28.Implement-strStr().md

28. Implement strStr()

---

题目地址

https://leetcode.com/problems/implement-strstr/

题目描述

Implement strStr().

Return the index of the first occurrence of needle in haystack, or -1 if needle is not part of haystack.

Example 1:
Input: haystack = "hello", needle = "ll"
Output: 2

Example 2:
Input: haystack = "aaaaa", needle = "bba"
Output: -1
Clarification:
What should we return when needle is an empty string? This is a great question to ask during an interview.
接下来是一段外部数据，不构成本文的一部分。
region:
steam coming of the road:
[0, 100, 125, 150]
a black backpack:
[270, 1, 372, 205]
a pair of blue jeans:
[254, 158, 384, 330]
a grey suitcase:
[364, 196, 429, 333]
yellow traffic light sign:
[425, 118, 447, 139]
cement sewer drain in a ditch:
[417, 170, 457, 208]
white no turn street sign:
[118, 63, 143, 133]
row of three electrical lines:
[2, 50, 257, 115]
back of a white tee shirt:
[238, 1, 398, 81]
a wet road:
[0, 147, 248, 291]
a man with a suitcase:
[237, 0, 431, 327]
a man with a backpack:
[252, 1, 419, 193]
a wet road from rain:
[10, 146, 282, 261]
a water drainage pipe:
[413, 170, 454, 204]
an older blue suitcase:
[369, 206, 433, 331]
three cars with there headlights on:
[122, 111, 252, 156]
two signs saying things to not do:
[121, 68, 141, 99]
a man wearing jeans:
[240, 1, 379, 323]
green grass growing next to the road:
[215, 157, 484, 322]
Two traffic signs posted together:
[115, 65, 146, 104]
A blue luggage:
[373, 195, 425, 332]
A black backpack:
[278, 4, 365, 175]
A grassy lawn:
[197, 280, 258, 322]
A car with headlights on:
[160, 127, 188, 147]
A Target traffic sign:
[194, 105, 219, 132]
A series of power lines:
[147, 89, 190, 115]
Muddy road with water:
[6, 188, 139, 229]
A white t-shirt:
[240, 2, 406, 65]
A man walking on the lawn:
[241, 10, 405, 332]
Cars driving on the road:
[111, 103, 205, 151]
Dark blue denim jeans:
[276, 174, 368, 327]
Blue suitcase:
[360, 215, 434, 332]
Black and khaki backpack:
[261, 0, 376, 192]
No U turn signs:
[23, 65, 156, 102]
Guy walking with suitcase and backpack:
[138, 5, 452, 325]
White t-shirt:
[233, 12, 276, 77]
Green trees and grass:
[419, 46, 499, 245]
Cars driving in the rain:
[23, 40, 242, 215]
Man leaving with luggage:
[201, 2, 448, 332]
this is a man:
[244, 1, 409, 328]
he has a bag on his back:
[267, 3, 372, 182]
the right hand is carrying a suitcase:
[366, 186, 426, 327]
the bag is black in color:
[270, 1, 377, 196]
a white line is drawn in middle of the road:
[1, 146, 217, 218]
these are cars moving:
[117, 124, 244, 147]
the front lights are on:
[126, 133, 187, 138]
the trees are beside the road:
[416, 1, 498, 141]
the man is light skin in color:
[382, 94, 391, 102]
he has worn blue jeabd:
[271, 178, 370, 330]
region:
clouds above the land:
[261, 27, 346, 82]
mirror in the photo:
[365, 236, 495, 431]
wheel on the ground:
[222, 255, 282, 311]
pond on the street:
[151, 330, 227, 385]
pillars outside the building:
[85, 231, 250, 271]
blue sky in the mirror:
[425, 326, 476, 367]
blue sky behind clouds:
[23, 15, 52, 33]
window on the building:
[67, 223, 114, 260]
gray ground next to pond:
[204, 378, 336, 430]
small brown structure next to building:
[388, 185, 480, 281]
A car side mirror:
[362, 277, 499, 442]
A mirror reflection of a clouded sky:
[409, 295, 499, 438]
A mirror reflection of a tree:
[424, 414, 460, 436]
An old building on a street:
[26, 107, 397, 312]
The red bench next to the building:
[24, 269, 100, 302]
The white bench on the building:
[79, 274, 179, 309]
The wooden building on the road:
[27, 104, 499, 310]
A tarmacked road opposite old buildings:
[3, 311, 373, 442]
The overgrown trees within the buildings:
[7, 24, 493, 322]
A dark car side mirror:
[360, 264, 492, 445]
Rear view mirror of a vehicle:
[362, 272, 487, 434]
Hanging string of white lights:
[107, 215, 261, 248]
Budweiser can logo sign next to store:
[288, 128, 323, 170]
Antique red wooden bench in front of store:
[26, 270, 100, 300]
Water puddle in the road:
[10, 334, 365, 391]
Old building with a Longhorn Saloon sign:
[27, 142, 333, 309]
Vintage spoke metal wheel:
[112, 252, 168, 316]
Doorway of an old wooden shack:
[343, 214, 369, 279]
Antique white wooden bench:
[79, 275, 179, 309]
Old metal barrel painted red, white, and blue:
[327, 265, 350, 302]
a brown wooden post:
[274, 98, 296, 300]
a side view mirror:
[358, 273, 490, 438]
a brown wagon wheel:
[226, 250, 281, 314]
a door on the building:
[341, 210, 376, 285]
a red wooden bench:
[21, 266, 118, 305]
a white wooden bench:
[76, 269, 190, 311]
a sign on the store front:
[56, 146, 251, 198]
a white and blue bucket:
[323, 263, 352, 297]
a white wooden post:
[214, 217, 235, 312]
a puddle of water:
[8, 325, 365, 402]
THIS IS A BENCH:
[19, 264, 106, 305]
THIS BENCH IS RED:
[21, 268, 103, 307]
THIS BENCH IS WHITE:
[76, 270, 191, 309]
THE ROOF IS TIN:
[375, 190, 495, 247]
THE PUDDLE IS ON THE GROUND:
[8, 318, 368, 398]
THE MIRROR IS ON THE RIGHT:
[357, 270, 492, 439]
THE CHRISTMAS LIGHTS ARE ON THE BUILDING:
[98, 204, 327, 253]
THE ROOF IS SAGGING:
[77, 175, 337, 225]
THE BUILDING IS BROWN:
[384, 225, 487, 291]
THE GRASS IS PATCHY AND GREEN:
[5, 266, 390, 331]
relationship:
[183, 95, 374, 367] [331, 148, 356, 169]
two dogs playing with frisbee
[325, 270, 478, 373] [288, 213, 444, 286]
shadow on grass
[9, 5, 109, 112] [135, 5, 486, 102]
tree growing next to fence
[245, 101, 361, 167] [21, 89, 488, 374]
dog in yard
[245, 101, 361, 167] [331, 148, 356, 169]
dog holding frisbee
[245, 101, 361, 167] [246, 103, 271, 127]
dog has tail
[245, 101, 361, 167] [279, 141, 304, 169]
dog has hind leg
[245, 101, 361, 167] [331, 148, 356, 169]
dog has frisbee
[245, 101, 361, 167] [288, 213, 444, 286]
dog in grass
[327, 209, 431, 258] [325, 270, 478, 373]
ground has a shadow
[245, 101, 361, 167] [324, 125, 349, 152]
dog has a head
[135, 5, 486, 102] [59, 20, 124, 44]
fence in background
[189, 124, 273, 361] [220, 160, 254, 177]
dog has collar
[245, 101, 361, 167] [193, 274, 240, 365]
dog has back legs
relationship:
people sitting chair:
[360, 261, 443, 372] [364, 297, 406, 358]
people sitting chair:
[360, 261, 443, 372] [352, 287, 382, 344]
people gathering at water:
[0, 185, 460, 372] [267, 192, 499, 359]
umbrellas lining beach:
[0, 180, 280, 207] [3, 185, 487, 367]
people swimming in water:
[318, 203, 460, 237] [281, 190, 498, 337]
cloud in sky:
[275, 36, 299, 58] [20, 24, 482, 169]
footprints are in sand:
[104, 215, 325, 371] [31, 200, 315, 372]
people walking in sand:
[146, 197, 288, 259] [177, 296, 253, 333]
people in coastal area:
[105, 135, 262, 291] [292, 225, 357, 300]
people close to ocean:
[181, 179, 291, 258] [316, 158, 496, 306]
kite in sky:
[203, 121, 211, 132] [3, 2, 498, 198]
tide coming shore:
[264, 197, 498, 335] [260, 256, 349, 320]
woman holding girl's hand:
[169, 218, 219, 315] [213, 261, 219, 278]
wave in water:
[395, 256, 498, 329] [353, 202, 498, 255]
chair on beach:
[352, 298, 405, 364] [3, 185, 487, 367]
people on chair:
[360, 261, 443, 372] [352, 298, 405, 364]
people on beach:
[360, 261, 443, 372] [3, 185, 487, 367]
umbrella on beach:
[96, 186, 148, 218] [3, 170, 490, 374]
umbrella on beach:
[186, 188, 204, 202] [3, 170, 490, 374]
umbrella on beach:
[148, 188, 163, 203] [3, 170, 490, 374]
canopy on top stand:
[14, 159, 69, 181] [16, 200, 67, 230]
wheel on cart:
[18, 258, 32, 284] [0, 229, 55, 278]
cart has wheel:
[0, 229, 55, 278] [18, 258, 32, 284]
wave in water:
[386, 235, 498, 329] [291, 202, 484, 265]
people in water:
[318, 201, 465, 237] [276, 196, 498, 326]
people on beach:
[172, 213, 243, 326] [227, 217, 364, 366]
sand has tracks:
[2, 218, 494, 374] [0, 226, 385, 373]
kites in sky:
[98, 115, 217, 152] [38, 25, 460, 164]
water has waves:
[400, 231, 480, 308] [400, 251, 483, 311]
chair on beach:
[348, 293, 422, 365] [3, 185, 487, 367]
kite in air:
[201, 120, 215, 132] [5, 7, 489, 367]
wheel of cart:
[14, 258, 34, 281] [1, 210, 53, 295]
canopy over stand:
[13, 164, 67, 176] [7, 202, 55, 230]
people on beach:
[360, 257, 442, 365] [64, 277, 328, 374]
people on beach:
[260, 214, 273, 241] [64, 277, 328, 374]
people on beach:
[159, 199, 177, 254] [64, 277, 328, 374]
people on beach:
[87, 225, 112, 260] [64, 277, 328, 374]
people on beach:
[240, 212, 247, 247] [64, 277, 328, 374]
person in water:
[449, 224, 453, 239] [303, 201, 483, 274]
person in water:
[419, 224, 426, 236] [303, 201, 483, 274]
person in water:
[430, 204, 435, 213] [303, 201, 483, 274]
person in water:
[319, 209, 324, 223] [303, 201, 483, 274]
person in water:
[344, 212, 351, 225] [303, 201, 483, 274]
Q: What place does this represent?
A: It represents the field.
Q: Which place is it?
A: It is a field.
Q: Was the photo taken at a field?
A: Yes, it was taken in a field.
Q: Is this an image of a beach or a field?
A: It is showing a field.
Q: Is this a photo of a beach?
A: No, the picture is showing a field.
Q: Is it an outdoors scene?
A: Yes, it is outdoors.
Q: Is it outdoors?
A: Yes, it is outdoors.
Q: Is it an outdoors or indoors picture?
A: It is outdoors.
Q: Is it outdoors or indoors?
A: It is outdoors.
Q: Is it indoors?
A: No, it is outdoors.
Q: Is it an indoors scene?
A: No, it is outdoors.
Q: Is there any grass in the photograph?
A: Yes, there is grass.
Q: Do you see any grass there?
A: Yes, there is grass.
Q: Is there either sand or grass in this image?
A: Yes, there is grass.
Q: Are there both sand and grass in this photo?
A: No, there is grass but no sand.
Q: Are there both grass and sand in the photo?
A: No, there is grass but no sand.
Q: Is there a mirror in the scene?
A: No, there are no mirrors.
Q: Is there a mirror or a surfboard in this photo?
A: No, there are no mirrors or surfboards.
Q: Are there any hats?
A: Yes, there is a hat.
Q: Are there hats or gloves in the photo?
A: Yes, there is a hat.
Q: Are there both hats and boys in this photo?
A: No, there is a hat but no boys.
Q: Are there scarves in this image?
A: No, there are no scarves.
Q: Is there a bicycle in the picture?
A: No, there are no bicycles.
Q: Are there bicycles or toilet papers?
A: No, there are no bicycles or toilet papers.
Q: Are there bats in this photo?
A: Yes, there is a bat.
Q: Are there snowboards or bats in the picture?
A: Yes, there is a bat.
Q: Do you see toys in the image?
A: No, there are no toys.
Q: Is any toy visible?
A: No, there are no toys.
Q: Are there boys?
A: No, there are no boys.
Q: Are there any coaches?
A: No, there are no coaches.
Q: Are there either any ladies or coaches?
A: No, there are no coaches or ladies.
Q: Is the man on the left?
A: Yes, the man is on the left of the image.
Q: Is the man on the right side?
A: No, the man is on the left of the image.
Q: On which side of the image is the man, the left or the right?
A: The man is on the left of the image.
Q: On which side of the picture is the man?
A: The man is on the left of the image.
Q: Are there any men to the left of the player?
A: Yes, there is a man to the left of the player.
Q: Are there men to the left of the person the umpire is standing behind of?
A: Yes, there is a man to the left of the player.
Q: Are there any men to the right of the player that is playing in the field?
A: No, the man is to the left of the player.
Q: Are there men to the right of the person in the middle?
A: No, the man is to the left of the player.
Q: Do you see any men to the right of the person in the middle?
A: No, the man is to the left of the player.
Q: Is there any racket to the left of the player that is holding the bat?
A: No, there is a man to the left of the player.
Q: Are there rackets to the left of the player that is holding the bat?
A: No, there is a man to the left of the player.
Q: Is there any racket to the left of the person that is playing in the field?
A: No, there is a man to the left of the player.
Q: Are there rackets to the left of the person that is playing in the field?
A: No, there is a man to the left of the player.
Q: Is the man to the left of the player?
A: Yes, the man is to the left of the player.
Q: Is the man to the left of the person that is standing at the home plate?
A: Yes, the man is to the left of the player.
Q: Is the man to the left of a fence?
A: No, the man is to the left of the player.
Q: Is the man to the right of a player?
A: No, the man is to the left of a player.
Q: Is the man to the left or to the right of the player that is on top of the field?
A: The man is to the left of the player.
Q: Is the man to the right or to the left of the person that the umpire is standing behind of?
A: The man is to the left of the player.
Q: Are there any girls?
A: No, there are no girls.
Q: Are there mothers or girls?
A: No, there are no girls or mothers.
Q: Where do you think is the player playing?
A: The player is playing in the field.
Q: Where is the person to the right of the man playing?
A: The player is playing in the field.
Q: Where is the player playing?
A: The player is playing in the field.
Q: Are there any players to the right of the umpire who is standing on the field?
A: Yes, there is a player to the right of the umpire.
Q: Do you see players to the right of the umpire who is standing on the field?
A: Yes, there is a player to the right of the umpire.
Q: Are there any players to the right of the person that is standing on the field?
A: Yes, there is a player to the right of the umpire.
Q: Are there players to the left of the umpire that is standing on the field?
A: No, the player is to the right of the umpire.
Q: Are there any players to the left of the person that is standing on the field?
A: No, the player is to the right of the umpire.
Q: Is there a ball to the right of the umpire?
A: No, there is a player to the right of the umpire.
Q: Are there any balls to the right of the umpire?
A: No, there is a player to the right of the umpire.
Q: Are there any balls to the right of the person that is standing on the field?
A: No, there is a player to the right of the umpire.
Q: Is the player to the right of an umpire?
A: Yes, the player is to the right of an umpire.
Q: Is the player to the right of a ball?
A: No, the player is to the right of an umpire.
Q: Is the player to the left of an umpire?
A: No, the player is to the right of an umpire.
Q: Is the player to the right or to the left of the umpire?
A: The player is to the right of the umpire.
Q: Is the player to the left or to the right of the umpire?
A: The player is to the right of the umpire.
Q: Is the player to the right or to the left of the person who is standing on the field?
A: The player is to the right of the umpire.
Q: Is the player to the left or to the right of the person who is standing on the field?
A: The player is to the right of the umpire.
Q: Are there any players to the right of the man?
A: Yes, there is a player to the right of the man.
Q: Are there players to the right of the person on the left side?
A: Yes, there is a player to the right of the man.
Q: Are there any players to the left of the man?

For the purpose of this problem, we will return 0 when needle is an empty string. This is consistent to C's strstr() and Java's indexOf().

代码

Approach #1 Substring: Linear Time Slice

class Solution {
  public int strStr(String haystack, String needle) {
		int L = needle.length(), n = haystack.length();
    
    for (int start = 0, start < n - L + 1; start ++) {
      if (haystack.substring(start, start + L).equals(needle)) {
        return start;
      }
    }
    return -1;
  }
}

Approach #2 Two Pointers: Linear time slice

class Solution {
  public int strStr(String haystack, String needle) {
    int L = needle.length(), n = haystack.length();
    if (L == 0)		return 0;
    
    int pn = 0;
    while (pn < n - L + 1) {
      while (pn < n - L + 1 && haystack.charAt(pn) != needle.charAt(0)) {
        pn++;
      }
      
      int currLen = 0, pL = 0;
      while (pL < L && pn < n && haystack.charAt(pn) == needle.charAt(pL)) {
        pn++;
        pL++;
        currLen++;
      }
      
      if (currLen == L)	return pn - L;
      
      pn = pn - currLen + 1;
    }
    
    return -1;
  }
}

Approach #3 Rabin Karp: Constant Time Slice

class Solution {
  // function to convert character to integer
  public int charToInt(int idx, String s) {
    return (int)s.charAt(idx) - (int)'a';
  }

  public int strStr(String haystack, String needle) {
    int L = needle.length(), n = haystack.length();
    if (L > n) return -1;

    // base value for the rolling hash function
    int a = 26;
    // modulus value for the rolling hash function to avoid overflow
    long modulus = (long)Math.pow(2, 31);

    // compute the hash of strings haystack[:L], needle[:L]
    long h = 0, ref_h = 0;
    for (int i = 0; i < L; ++i) {
      h = (h * a + charToInt(i, haystack)) % modulus;
      ref_h = (ref_h * a + charToInt(i, needle)) % modulus;
    }
    if (h == ref_h) return 0;

    // const value to be used often : a**L % modulus
    long aL = 1;
    for (int i = 1; i <= L; ++i) aL = (aL * a) % modulus;

    for (int start = 1; start < n - L + 1; ++start) {
      // compute rolling hash in O(1) time
      h = (h * a - charToInt(start - 1, haystack) * aL
              + charToInt(start + L - 1, haystack)) % modulus; // [start - 1, start + L - 2]
      if (h == ref_h) return start;
    }
    return -1;
  }
}